--- Problem ---
Your response should consist solely of the lines from the one containing "(116, 293) = (827, 319): alarm clock -> none" through the end of the data, copied exactly.

--- Collected material ---
|---|
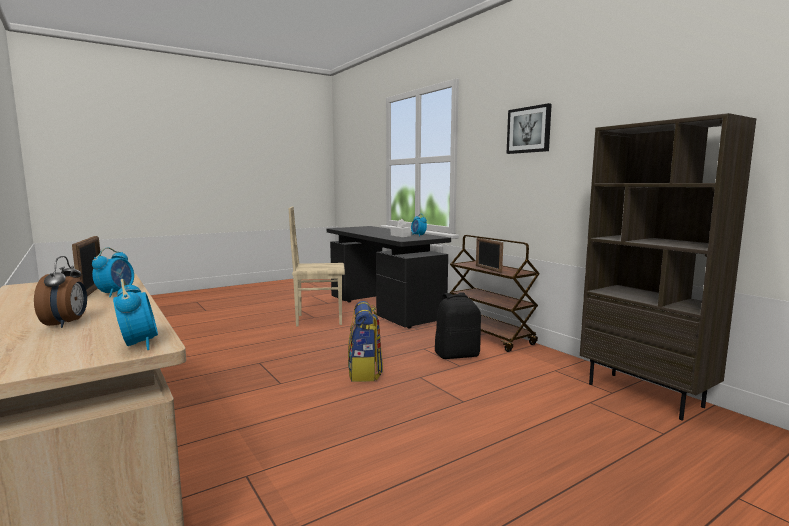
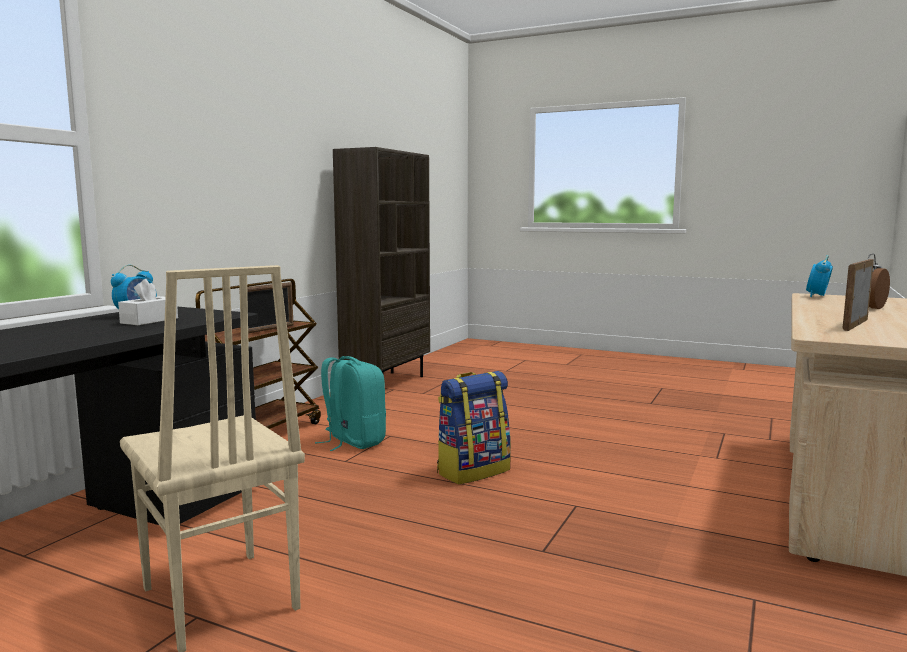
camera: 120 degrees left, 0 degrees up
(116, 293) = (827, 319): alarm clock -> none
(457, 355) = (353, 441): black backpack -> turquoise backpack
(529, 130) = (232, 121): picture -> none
|---|
--- Response ---
(116, 293) = (827, 319): alarm clock -> none
(457, 355) = (353, 441): black backpack -> turquoise backpack
(529, 130) = (232, 121): picture -> none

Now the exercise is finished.